_PROBLEM TO WORK ON_
Pull out each line from the items below that contains the word "performa".

_RECORDS SUPPLIED_
○ ○ ○ ○ ○

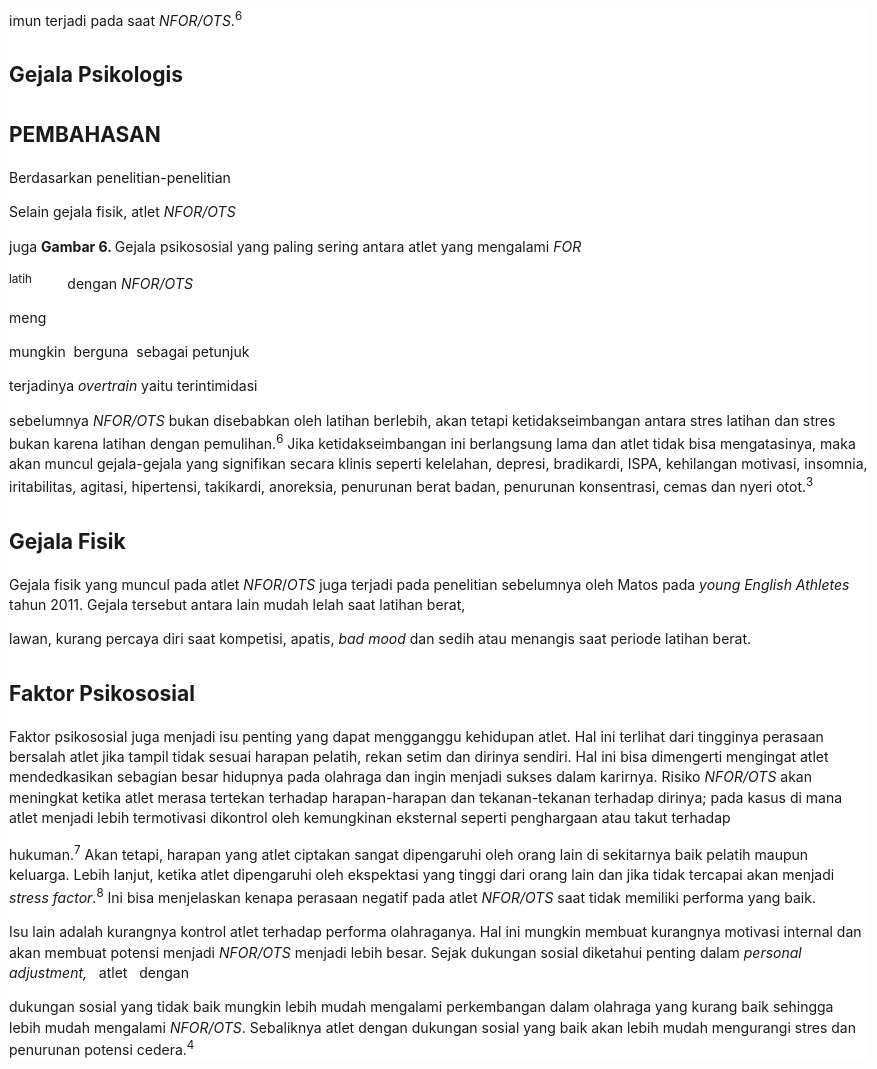 <p><span class="font10">imun terjadi pada saat </span><span class="font10" style="font-style:italic;">NFOR/OTS</span><span class="font10">.<sup>6</sup></span></p>
<h2><a name="bookmark19"></a><span class="font10" style="font-weight:bold;"><a name="bookmark20"></a>Gejala Psikologis</span></h2>
<h2><a name="bookmark21"></a><span class="font10" style="font-weight:bold;"><a name="bookmark22"></a>PEMBAHASAN</span></h2>
<p><span class="font10">Berdasarkan penelitian-penelitian</span></p>
<p><span class="font10">Selain gejala fisik, atlet </span><span class="font10" style="font-style:italic;">NFOR/OTS</span></p>
<p><span class="font10">juga </span><span class="font10" style="font-weight:bold;">Gambar 6. </span><span class="font10">Gejala psikososial yang paling sering antara atlet yang mengalami </span><span class="font10" style="font-style:italic;">FOR</span></p>
<p><span class="font8"><sup>latih</sup> &nbsp;&nbsp;&nbsp;&nbsp;&nbsp;&nbsp;&nbsp;&nbsp;</span><span class="font10">dengan </span><span class="font10" style="font-style:italic;">NFOR/OTS</span></p>
<p><span class="font10">meng</span></p>
<p><span class="font10">mungkin &nbsp;berguna &nbsp;sebagai petunjuk</span></p>
<p><span class="font10">terjadinya </span><span class="font10" style="font-style:italic;">overtrain</span><span class="font10"> yaitu terintimidasi</span></p>
<p><span class="font10">sebelumnya </span><span class="font10" style="font-style:italic;">NFOR/OTS</span><span class="font10"> bukan disebabkan oleh latihan berlebih, akan tetapi ketidakseimbangan antara stres latihan dan stres bukan karena latihan dengan pemulihan.<sup>6</sup> Jika ketidakseimbangan ini berlangsung lama dan atlet tidak bisa mengatasinya, maka akan muncul gejala-gejala yang signifikan secara klinis seperti kelelahan, depresi, bradikardi, ISPA, kehilangan motivasi, insomnia, iritabilitas, agitasi, hipertensi, takikardi, anoreksia, penurunan berat badan, penurunan konsentrasi, cemas dan nyeri otot.<sup>3</sup></span></p>
<h2><a name="bookmark23"></a><span class="font10" style="font-weight:bold;"><a name="bookmark24"></a>Gejala Fisik</span></h2>
<p><span class="font10">Gejala fisik yang muncul pada atlet </span><span class="font10" style="font-style:italic;">NFOR</span><span class="font10">/</span><span class="font10" style="font-style:italic;">OTS</span><span class="font10"> juga terjadi pada penelitian sebelumnya oleh Matos pada </span><span class="font10" style="font-style:italic;">young English Athletes</span><span class="font10"> tahun 2011. Gejala tersebut antara lain mudah lelah saat latihan berat,</span></p>
<p><span class="font10">lawan, kurang percaya diri saat kompetisi, apatis, </span><span class="font10" style="font-style:italic;">bad mood</span><span class="font10"> dan sedih atau menangis saat periode latihan berat.</span></p>
<h2><a name="bookmark25"></a><span class="font10" style="font-weight:bold;"><a name="bookmark26"></a>Faktor Psikososial</span></h2>
<p><span class="font10">Faktor psikososial juga menjadi isu penting yang dapat mengganggu kehidupan atlet. Hal ini terlihat dari tingginya perasaan bersalah atlet jika tampil tidak sesuai harapan pelatih, rekan setim dan dirinya sendiri. Hal ini bisa dimengerti mengingat atlet mendedkasikan sebagian besar hidupnya pada olahraga dan ingin menjadi sukses dalam karirnya. Risiko </span><span class="font10" style="font-style:italic;">NFOR/OTS </span><span class="font10">akan meningkat ketika atlet merasa tertekan terhadap harapan-harapan dan tekanan-tekanan terhadap dirinya; pada kasus di mana atlet menjadi lebih termotivasi dikontrol oleh kemungkinan eksternal seperti penghargaan atau takut terhadap</span></p>
<p><span class="font10">hukuman.<sup>7</sup> Akan tetapi, harapan yang atlet ciptakan sangat dipengaruhi oleh orang lain di sekitarnya baik pelatih maupun keluarga. Lebih lanjut, ketika atlet dipengaruhi oleh ekspektasi yang tinggi dari orang lain dan jika tidak tercapai akan menjadi </span><span class="font10" style="font-style:italic;">stress factor</span><span class="font10">.<sup>8</sup> Ini bisa menjelaskan kenapa perasaan negatif pada atlet </span><span class="font10" style="font-style:italic;">NFOR/OTS</span><span class="font10"> saat tidak memiliki performa yang baik.</span></p>
<p><span class="font10">Isu lain adalah kurangnya kontrol atlet terhadap performa olahraganya. Hal ini mungkin membuat kurangnya motivasi internal dan akan membuat potensi menjadi </span><span class="font10" style="font-style:italic;">NFOR/OTS</span><span class="font10"> menjadi lebih besar. Sejak dukungan sosial diketahui penting dalam </span><span class="font10" style="font-style:italic;">personal adjustment,</span><span class="font10"> &nbsp;&nbsp;atlet &nbsp;&nbsp;dengan</span></p>
<p><span class="font10">dukungan sosial yang tidak baik mungkin lebih mudah mengalami perkembangan dalam olahraga yang kurang baik sehingga lebih mudah mengalami </span><span class="font10" style="font-style:italic;">NFOR/OTS</span><span class="font10">. Sebaliknya atlet dengan dukungan sosial yang baik akan lebih mudah mengurangi stres dan penurunan potensi cedera.<sup>4</sup></span></p>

○ ○ ○ ○ ○

_RESPONSE TO THE TASK_
<p><span class="font10">hukuman.<sup>7</sup> Akan tetapi, harapan yang atlet ciptakan sangat dipengaruhi oleh orang lain di sekitarnya baik pelatih maupun keluarga. Lebih lanjut, ketika atlet dipengaruhi oleh ekspektasi yang tinggi dari orang lain dan jika tidak tercapai akan menjadi </span><span class="font10" style="font-style:italic;">stress factor</span><span class="font10">.<sup>8</sup> Ini bisa menjelaskan kenapa perasaan negatif pada atlet </span><span class="font10" style="font-style:italic;">NFOR/OTS</span><span class="font10"> saat tidak memiliki performa yang baik.</span></p>
<p><span class="font10">Isu lain adalah kurangnya kontrol atlet terhadap performa olahraganya. Hal ini mungkin membuat kurangnya motivasi internal dan akan membuat potensi menjadi </span><span class="font10" style="font-style:italic;">NFOR/OTS</span><span class="font10"> menjadi lebih besar. Sejak dukungan sosial diketahui penting dalam </span><span class="font10" style="font-style:italic;">personal adjustment,</span><span class="font10"> &nbsp;&nbsp;atlet &nbsp;&nbsp;dengan</span></p>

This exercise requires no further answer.